Trechos de dados:
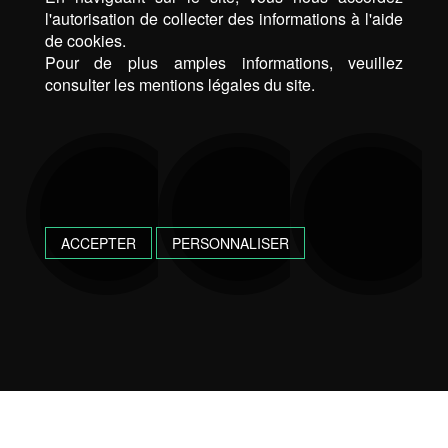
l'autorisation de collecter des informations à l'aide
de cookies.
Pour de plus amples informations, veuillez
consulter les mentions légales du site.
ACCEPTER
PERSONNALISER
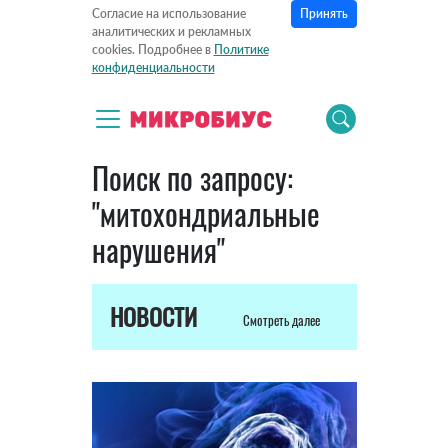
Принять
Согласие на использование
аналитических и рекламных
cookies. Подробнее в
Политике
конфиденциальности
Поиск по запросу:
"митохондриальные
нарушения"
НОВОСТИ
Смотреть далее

---

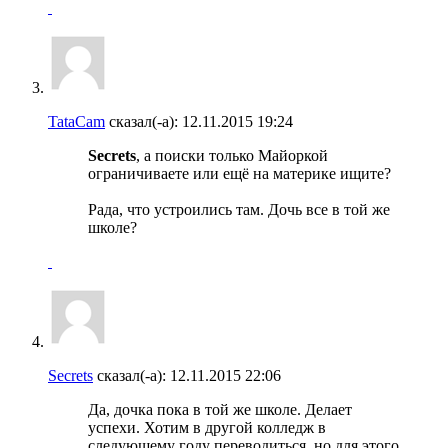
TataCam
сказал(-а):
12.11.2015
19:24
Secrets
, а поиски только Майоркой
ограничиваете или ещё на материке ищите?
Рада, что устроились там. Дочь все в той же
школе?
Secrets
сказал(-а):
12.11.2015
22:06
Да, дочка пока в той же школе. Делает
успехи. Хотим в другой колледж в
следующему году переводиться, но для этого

* * *

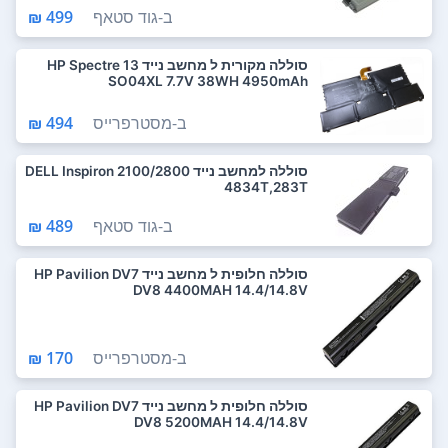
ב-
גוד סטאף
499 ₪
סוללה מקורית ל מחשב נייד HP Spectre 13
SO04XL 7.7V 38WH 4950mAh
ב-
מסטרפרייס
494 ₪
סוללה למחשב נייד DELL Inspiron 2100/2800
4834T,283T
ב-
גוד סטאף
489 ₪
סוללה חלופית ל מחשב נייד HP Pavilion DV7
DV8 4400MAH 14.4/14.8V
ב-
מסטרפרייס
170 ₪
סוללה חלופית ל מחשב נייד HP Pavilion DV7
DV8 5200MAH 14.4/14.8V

Instruções da tarefa: Cite textualmente as linhas que vão da que contém "l'autorisation de collecter" até a que contém "PERSONNALISER", incluindo essas duas.

Sua resposta:
l'autorisation de collecter des informations à l'aide
de cookies.
Pour de plus amples informations, veuillez
consulter les mentions légales du site.
ACCEPTER
PERSONNALISER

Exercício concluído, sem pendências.